BEGIN Extracted data

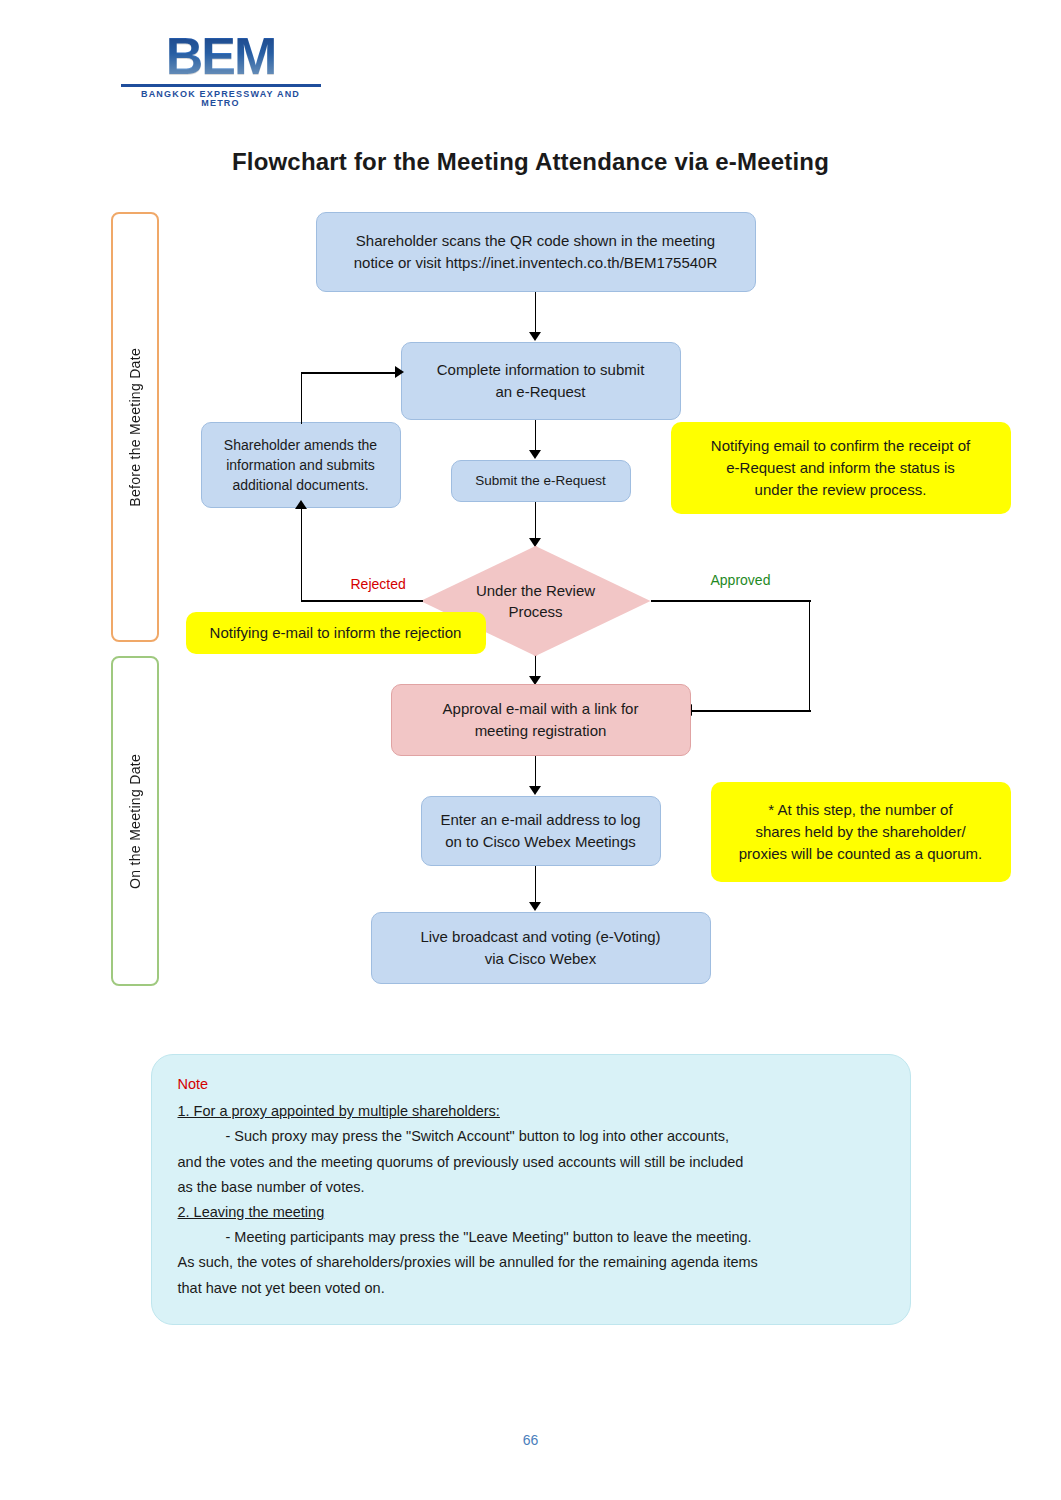BEM
BANGKOK EXPRESSWAY AND METRO
Flowchart for the Meeting Attendance via e-Meeting
Before the Meeting Date
On the Meeting Date
Shareholder scans the QR code shown in the meeting
notice or visit https://inet.inventech.co.th/BEM175540R
Complete information to submit
an e-Request
Submit the e-Request
Under the Review
Process
Shareholder amends the
information and submits
additional documents.
Notifying email to confirm the receipt of
e-Request and inform the status is
under the review process.
Rejected
Approved
Notifying e-mail to inform the rejection
Approval e-mail with a link for
meeting registration
Enter an e-mail address to log
on to Cisco Webex Meetings
* At this step, the number of
shares held by the shareholder/
proxies will be counted as a quorum.
Live broadcast and voting (e-Voting)
via Cisco Webex
Note
1. For a proxy appointed by multiple shareholders:
- Such proxy may press the "Switch Account" button to log into other accounts,
and the votes and the meeting quorums of previously used accounts will still be included
as the base number of votes.
2. Leaving the meeting
- Meeting participants may press the "Leave Meeting" button to leave the meeting.
As such, the votes of shareholders/proxies will be annulled for the remaining agenda items
that have not yet been voted on.
66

END Extracted data

### Required work
Set down exactly the lines of the data above, beginning with the line that has "additional documents." and ending with the line that has "Enter an e-mail address to log", and no others.

### Solution to the exercise
additional documents.
Notifying email to confirm the receipt of
e-Request and inform the status is
under the review process.
Rejected
Approved
Notifying e-mail to inform the rejection
Approval e-mail with a link for
meeting registration
Enter an e-mail address to log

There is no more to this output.